There are several contemporary philosophers who have put forward critiques of the arguments made by philosophers such as Daniel Dennett and Mark Hallett regarding the concept of free will.

One notable critique of Dennett and Hallett’s position comes from philosopher Thomas Nagel, who argues that consciousness plays a crucial role in decision-making and that free will cannot be reduced to a set of neural processes. In his book, “Mind and Cosmos: Why the Materialist Neo-Darwinian Conception of Nature Is Almost Certainly False,” Nagel argues that consciousness is not an epiphenomenon and that consciousness cannot be reduced to a set of neural processes. He also argues that the concept of free will cannot be reduced to a set of neural processes and that consciousness is necessary for free will.

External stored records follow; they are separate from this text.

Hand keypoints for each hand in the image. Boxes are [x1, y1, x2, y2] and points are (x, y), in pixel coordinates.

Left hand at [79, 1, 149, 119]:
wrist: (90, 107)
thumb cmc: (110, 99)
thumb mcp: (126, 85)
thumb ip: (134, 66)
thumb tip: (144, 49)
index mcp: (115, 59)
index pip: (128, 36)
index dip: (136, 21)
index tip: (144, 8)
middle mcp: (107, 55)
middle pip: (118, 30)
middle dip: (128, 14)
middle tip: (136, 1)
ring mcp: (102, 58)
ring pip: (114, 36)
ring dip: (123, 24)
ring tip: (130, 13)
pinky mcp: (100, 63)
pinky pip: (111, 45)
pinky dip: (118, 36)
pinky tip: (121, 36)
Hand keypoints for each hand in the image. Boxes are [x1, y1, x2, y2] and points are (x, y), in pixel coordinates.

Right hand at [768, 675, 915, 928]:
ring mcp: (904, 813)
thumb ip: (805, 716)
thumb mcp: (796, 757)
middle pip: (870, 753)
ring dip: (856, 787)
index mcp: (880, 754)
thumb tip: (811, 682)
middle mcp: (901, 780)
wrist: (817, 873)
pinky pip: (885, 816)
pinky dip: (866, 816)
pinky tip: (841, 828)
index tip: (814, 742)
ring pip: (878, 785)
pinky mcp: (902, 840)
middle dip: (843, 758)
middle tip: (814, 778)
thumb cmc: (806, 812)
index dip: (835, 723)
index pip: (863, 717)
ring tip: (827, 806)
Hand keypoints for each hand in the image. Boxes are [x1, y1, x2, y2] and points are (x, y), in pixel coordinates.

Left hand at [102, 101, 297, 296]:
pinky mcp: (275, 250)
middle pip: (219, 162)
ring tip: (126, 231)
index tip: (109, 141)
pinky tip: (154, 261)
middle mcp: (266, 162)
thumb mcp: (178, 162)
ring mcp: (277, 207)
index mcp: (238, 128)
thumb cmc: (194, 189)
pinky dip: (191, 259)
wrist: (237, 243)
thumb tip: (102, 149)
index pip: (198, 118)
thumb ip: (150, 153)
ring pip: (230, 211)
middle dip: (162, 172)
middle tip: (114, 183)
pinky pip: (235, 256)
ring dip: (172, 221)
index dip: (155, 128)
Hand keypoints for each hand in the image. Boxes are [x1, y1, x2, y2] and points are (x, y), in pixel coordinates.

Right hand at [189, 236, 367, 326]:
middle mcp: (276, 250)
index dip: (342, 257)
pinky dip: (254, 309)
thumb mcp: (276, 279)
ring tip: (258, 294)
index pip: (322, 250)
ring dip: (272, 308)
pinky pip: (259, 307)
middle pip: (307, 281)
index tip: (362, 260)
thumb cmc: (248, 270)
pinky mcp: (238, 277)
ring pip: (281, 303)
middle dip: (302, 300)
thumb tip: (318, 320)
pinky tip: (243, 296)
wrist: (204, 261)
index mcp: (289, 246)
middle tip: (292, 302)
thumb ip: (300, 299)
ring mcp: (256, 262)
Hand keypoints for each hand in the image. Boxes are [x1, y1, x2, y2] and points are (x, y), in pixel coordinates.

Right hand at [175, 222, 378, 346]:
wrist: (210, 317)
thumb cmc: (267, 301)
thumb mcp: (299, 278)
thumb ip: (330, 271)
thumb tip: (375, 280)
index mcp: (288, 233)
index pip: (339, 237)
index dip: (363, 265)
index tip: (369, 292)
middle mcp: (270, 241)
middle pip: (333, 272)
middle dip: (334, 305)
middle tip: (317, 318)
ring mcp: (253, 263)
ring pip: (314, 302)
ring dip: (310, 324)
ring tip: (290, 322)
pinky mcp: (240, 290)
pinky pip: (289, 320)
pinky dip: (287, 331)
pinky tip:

Another notable critique of Dennett and Hallett’s position comes from philosopher Galen Strawson, who argues that determinism does not preclude the existence of free will and that human actions can be influenced by both internal and external factors. In his book, “Free Will and the Self,” Strawson argues that determinism is not incompatible with free will, and that individuals can be held morally responsible for their actions, regardless of the neural mechanisms underlying decision-making.

A third notable critique of Dennett and Hallett’s position comes from philosopher David Chalmers, who argues that the concept of moral responsibility is crucial for understanding the nature of free will and that individuals can be held morally responsible for their actions, regardless of the neural mechanisms underlying decision-making. In his book, “The Conscious Mind: In Search of a Fundamental Theory,” Chalmers argues that moral responsibility is not an illusion and that individuals can be held morally responsible for their actions, regardless of the neural mechanisms underlying decision-making.

The debate about free will is a complex and nuanced topic that has been explored by philosophers for centuries. While philosophers such as Daniel Dennett and Mark Hallett have argued that free will can be reduced to neural processes and that consciousness is not necessary for decision-making, other philosophers such as Thomas Nagel, Galen Strawson and David Chalmers have argued against this position and have emphasized the importance of consciousness in decision-making and the moral responsibility of individuals. These perspectives demonstrate that the question of free will is multifaceted and that there are various ways to approach the topic.

To many people, all this philosophical baggage seems totally unnecessary. But like with other important philosophical debates about the nature of consciousness — the debate about free will is important for several reasons. Firstly, it has significant implications for our understanding of the human mind and behavior. If it were to be proven that free will is an illusion, it would fundamentally change our understanding of ourselves as conscious, rational agents who are capable of making choices. This would have a significant impact on fields such as psychology, neuroscience, and criminal justice, where the concept of free will is central.

Secondly, the debate about free will has practical implications for how we view moral responsibility. If free will is a mere illusion, then it would be difficult to justify holding individuals morally responsible for their actions. This would have significant implications for the criminal justice system, which relies on the notion that individuals are capable of making choices and are therefore accountable for their actions. This could also impact how we view issues such as addiction and mental health, where individuals are often held responsible for their choices and actions.

Thirdly, the debate about free will is also important for our understanding of the nature of consciousness. If free will is an illusion, then it would mean that consciousness is not necessary for decision-making and that our sense of self is illusory. This would challenge our understanding of consciousness as a unique aspect of human experience and would have implications for understanding the relationship between the mind and the brain.